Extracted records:
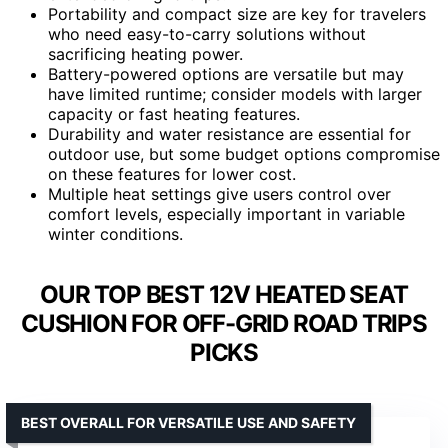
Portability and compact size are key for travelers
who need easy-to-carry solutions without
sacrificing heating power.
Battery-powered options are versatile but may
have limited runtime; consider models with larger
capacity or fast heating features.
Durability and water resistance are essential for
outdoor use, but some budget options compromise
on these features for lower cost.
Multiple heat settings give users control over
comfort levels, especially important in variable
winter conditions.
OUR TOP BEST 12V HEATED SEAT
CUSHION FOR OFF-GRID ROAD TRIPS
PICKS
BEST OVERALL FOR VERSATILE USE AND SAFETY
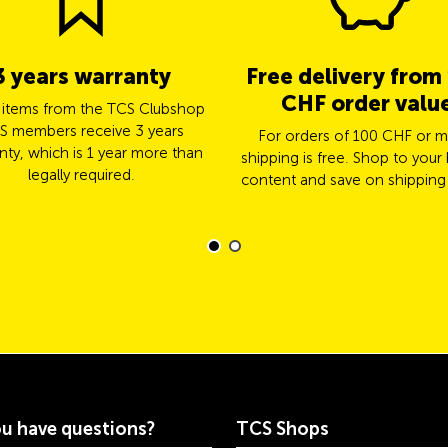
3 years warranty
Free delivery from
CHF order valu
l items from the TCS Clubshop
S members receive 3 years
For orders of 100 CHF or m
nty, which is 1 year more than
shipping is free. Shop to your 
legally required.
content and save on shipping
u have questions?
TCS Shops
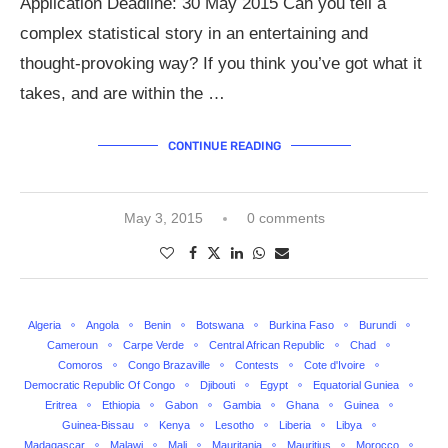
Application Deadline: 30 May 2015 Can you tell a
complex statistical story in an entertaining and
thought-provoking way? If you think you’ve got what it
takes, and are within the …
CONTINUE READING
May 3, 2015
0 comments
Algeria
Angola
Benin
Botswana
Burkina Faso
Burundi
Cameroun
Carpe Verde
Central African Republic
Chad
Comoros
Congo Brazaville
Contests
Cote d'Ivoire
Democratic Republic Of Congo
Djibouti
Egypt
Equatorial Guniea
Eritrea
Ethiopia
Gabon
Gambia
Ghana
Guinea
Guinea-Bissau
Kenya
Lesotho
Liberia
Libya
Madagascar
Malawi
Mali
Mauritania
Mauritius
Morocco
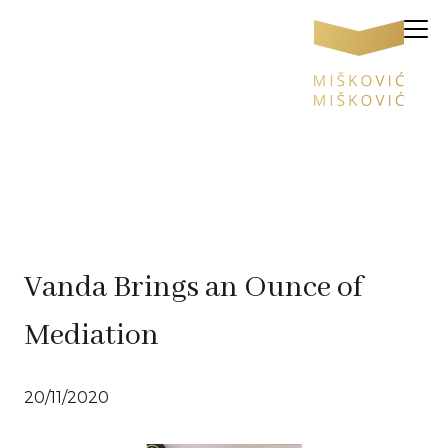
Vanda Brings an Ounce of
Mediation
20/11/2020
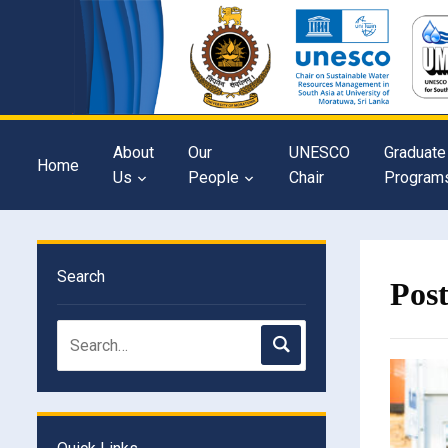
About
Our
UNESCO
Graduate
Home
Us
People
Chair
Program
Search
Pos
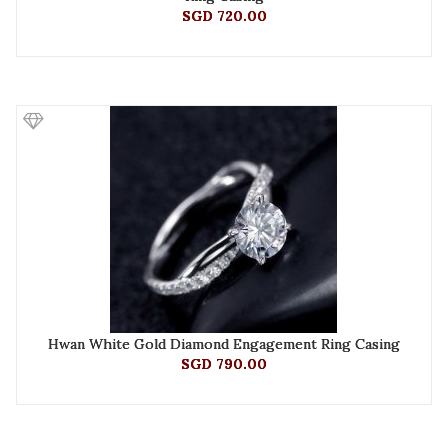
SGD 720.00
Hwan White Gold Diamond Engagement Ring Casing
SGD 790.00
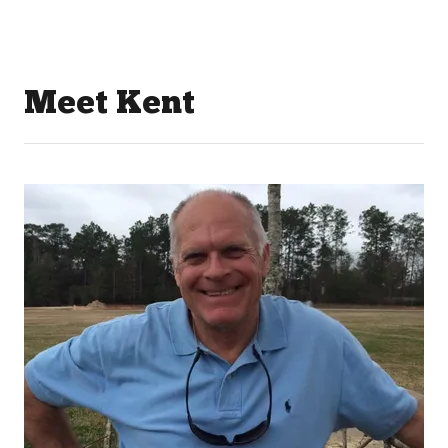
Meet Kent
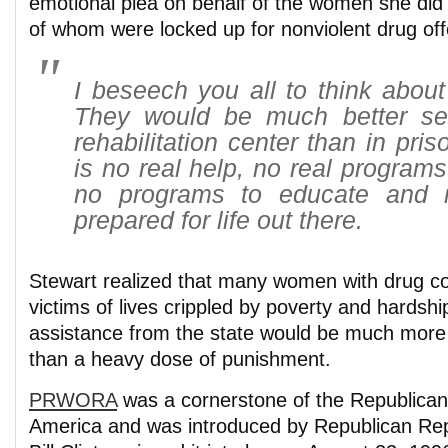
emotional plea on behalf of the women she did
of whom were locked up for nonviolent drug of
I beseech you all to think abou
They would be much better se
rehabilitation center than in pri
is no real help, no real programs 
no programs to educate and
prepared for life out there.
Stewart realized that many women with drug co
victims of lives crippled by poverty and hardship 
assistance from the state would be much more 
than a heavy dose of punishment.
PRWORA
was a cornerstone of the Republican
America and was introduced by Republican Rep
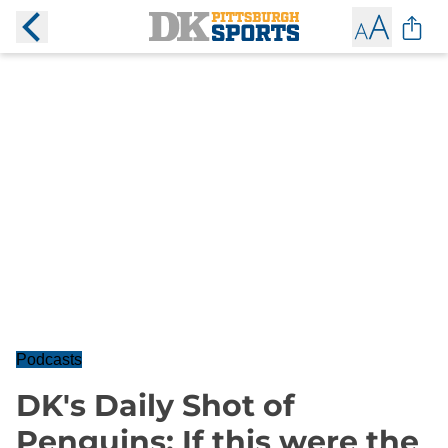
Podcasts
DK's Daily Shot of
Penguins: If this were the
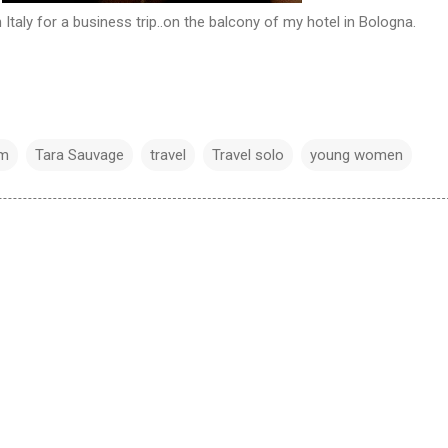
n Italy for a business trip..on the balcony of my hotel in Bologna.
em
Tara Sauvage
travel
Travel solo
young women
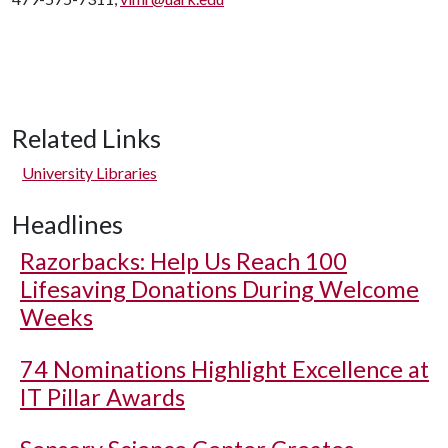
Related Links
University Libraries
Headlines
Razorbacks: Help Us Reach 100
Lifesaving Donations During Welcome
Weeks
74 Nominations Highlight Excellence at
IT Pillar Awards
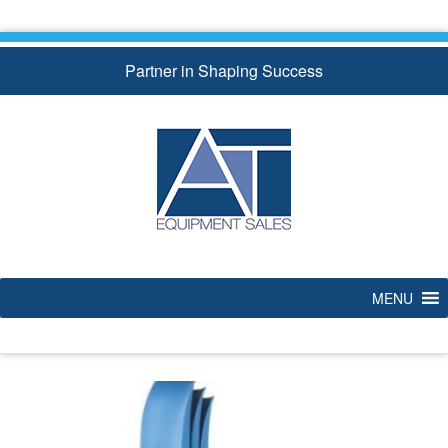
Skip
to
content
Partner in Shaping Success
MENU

---

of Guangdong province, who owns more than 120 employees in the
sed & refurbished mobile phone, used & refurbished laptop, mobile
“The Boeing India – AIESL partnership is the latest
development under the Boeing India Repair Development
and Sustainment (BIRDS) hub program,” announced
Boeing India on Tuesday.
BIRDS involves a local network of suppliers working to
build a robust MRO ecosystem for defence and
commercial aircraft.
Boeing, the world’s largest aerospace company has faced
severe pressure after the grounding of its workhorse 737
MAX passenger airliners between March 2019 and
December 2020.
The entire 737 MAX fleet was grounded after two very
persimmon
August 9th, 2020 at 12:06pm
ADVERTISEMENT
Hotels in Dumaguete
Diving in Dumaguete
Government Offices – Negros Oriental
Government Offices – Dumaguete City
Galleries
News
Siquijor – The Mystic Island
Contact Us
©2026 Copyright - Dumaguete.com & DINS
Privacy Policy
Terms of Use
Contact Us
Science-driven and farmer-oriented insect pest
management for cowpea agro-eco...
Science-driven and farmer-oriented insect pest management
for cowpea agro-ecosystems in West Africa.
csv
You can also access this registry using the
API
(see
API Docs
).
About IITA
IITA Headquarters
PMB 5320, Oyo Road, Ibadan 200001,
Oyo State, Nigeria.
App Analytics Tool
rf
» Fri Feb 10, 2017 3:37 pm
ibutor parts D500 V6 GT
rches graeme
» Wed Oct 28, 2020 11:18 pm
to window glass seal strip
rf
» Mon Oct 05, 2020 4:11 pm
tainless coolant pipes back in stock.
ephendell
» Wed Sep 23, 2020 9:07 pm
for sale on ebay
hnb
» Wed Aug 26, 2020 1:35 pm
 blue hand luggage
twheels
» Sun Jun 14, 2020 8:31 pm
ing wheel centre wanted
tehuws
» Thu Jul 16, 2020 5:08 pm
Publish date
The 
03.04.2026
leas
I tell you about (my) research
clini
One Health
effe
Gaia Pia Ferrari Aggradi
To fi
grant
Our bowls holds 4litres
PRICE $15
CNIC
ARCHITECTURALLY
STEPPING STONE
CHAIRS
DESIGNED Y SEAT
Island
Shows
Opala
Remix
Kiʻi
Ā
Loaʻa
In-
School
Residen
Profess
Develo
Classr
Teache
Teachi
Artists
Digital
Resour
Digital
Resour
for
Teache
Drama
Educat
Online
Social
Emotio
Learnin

### TASK DETAILS
Please revise the items starting at the line containing "Application Deadline: 30" and ending at the line containing "Penguins: If this were the", replacing "Contests" with "Competitions" and changing nothing else. Return only those lines, without the pictures.

### ANSWER TO THIS EXERCISE
Application Deadline: 30 May 2015 Can you tell a
complex statistical story in an entertaining and
thought-provoking way? If you think you’ve got what it
takes, and are within the …
CONTINUE READING
May 3, 2015
0 comments
Algeria
Angola
Benin
Botswana
Burkina Faso
Burundi
Cameroun
Carpe Verde
Central African Republic
Chad
Comoros
Congo Brazaville
Competitions
Cote d'Ivoire
Democratic Republic Of Congo
Djibouti
Egypt
Equatorial Guniea
Eritrea
Ethiopia
Gabon
Gambia
Ghana
Guinea
Guinea-Bissau
Kenya
Lesotho
Liberia
Libya
Madagascar
Malawi
Mali
Mauritania
Mauritius
Morocco
Vanda Brings an Ounce of
Mediation
20/11/2020
About
Our
UNESCO
Graduate
Home
Us
People
Chair
Program
Search
Pos
SGD 720.00
Hwan White Gold Diamond Engagement Ring Casing
SGD 790.00
Meet Kent
emotional plea on behalf of the women she did
of whom were locked up for nonviolent drug of
I beseech you all to think abou
They would be much better se
rehabilitation center than in pri
is no real help, no real programs 
no programs to educate and
prepared for life out there.
Stewart realized that many women with drug co
victims of lives crippled by poverty and hardship 
assistance from the state would be much more 
than a heavy dose of punishment.
PRWORA
was a cornerstone of the Republican
America and was introduced by Republican Rep
Podcasts
DK's Daily Shot of
Penguins: If this were the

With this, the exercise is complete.